Глава VI ЮЛИНЫ ЗНАКОМСТВА

1

Приехав домой, я сразу же занялся письмами. Их было три, и самое раннее было датировано примерно месяцем тому назад, так что они приходили, по-видимому, с интервалами в неделю или десять дней.

Перебрав письма, я с некоторой горечью установил, что конвертов Паша мне не дал, очевидно чтоб я не знал адресата. Подавив червячка недовольства, что мне до конца так и не доверяют и тем самым лишают важнейшего ключа к письмам, я занялся их чтением. Я не мог ничего уловить.

«Дорогая сестра», – начиналось каждое, и дальше шли семейные новости про болезни, школы, маленькие домашние инциденты, и все заканчивалось многочисленными приветами и подписано «Люси».

Я взял стопку бумаги, сел и перевел все подряд. Я люблю переводить – это одно из самых благородных, простых и успокаивающих занятий в мире. Я поднялся от стола еще до обеда, работа была кончена. Около пяти действительно появился верховой, произнес условленную фразу, и я вынес ему заделанные в лепешку письма.

Хотя адресата от меня скрыли, письма доставили мне удовлетворение, как знак все же какого-то доверия, и, видимо, со стороны не одного Паши. Я вспомнил его слова: «Ты не один, Глеб». И мне уже слышалось дальше: «Ты не чужой, у тебя есть товарищи, с которыми ты спаян в одно кольцо на всю жизнь, одной целью и одной правдой».

Для тех, чье детство прошло вне семьи, коллектив обладает особой силой. Я вырос на руках у отца, но он был постоянно занят: учительство в Петрограде требует многого, да, кроме того, он часто читал лекции в Народном доме и в кружках. Матери я почти не помню, мне было семь лет, когда она умерла. Так мы с отцом и жили вдвоем, как холостяки. Уже в девять лет я привык, придя из школы, вымыть пол, прибрать комнаты, поставить суп на плиту и терпеливо ждать отца. В детстве я часто оставался один и этому приписываю все хорошее и все дурное в своем характере.

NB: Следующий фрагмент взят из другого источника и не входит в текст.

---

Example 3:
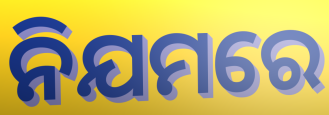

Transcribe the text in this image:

ନିଯମରେ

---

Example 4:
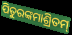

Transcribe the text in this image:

ପିତୁରଙ୍କମାଶ୍ରିତମ୍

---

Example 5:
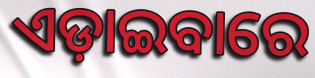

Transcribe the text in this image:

ଏଡ଼ାଇବାରେ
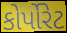
કોર્પોરેટ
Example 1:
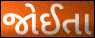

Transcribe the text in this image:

જોઈતા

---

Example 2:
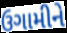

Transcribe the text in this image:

ઉગામીને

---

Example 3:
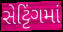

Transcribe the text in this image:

સેટ્ટિંગમાં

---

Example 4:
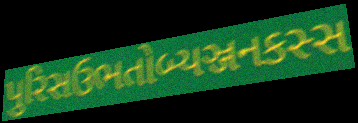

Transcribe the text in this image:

પુરિસઉભતોબ્યઞ્જનકસ્સ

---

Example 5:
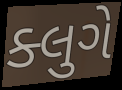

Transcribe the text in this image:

ક્લુગે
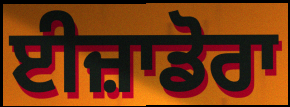
ਈਜ਼ਾਡੋਰਾ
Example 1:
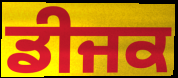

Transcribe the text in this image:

ਡੀਜਕ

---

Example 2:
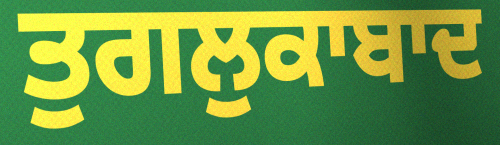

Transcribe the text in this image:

ਤੁਗਲੁਕਾਬਾਦ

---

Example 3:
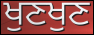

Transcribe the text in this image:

ਖੁਣਖੁਣ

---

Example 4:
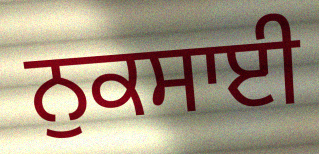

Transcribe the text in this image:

ਨੁਕਸਾਈ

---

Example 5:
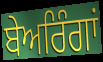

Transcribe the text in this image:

ਬੇਅਰਿੰਗਾਂ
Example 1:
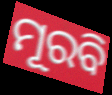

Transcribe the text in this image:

ମୂରବି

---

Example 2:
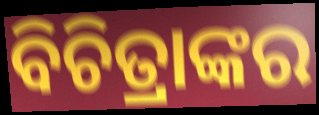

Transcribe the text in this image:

ବିଚିତ୍ରାଙ୍କର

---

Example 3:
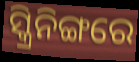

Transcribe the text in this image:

ସ୍କ୍ରିନିଙ୍ଗରେ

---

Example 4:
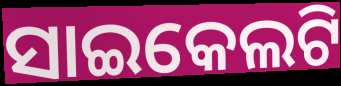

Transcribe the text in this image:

ସାଇକେଲଟି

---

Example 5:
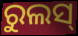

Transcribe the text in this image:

ରୁଲସ୍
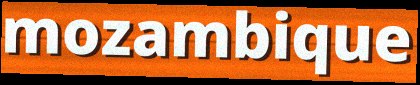
mozambique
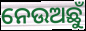
ନେଉଅଛୁଁ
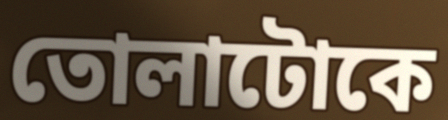
তোলাটোকে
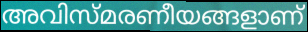
അവിസ്മരണീയങ്ങളാണ്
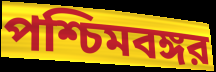
পশ্চিমবঙ্গর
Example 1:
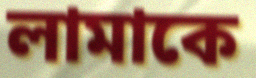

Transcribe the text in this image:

লামাকে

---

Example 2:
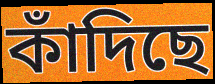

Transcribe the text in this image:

কাঁদিছে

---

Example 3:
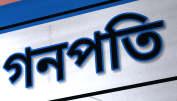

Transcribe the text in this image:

গনপতি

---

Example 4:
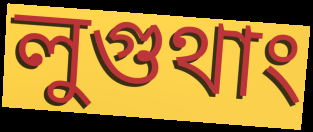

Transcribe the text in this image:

লুগুথাং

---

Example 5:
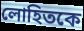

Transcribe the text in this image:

লোহিতকে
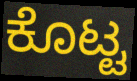
ಕೊಟ್ಟ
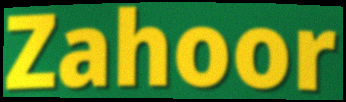
Zahoor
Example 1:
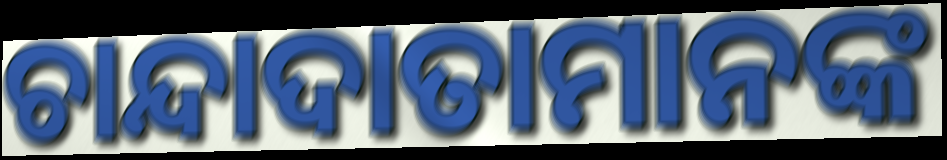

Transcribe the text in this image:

ଚାନ୍ଦାଦାତାମାନଙ୍କ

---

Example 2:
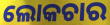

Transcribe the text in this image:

ଲୋକଚାର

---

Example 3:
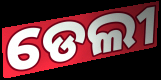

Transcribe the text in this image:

ଡେଲୀ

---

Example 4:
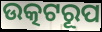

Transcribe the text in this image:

ଉତ୍କଟରୂପ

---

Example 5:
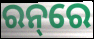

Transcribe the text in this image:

ରନ୍‌ରେ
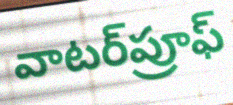
వాటర్‌ప్రూఫ్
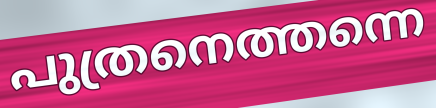
പുത്രനെത്തന്നെ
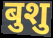
बुशु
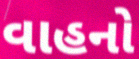
વાહનો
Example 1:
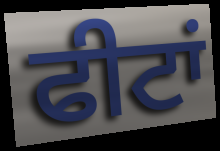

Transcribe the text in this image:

ਫੀਟਾਂ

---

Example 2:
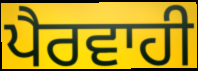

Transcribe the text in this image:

ਪੈਰਵਾਹੀ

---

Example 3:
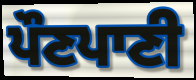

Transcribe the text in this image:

ਪੌਣਪਾਣੀ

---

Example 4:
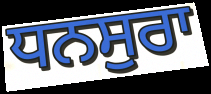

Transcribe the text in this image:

ਧਨਸੁਰਾ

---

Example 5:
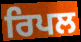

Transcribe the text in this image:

ਰਿਪਲ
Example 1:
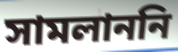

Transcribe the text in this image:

সামলাননি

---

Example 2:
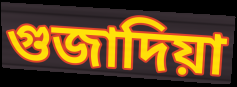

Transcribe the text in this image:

গুজাদিয়া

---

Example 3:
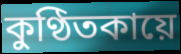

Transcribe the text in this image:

কুণ্ঠিতকায়ে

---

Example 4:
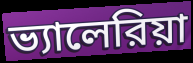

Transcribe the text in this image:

ভ্যালেরিয়া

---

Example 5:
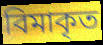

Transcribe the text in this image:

বিমাকৃত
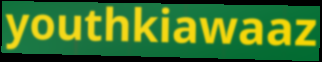
youthkiawaaz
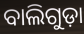
ବାଲିଗୁଡ଼ା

В доме было много книг: отец покупал, я приобретал, брали из всевозможных библиотек. Отец родился в конце 60-х годов и принадлежал к поколению народников-просветителей, но он никогда не прививал и не внушал мне никаких взглядов, вероятно, потому, что не сомневался, что, как и он, я сам со временем найду себе правильный путь. Очень рано он убедился, что техника и естествознание не для меня и что из меня не выйдет даже путного географа или экономиста; но писал сочинения я хорошо, и языки давались мне легко; и он решил, что самым подходящим для меня будет историко-филологический факультет, куда он сам мечтал попасть юношей.

В реальном училище, в младших классах которого преподавал отец, была превосходная преподавательница английского языка, мисс Кук, худенькая рыжая ирландка с чистыми и очаровательными голубыми глазами, в которых так часто прыгала смешинка. Однажды я ждал отца у подъезда; она подошла с ним; мне было всего десять лет, и тогда я еще совсем не рос; я начал гнать вверх двумя годами позже; она прониклась внезапной симпатией или жалостью ко мне – одинокому заморышу – и стала меня опекать. К нам она приходила редко, и то, когда отца не бывало дома – у нее были свои предрассудки, но меня заставляла приходить к себе по крайней мере через день. Она занималась со мной английским языком и неизменно поила после этого какао с хлебом и маслом. Иногда, поднимая глаза, я ловил на себе ее взгляд, исполненный какой-то нежной и грустной материнской ласки. Она была одинока.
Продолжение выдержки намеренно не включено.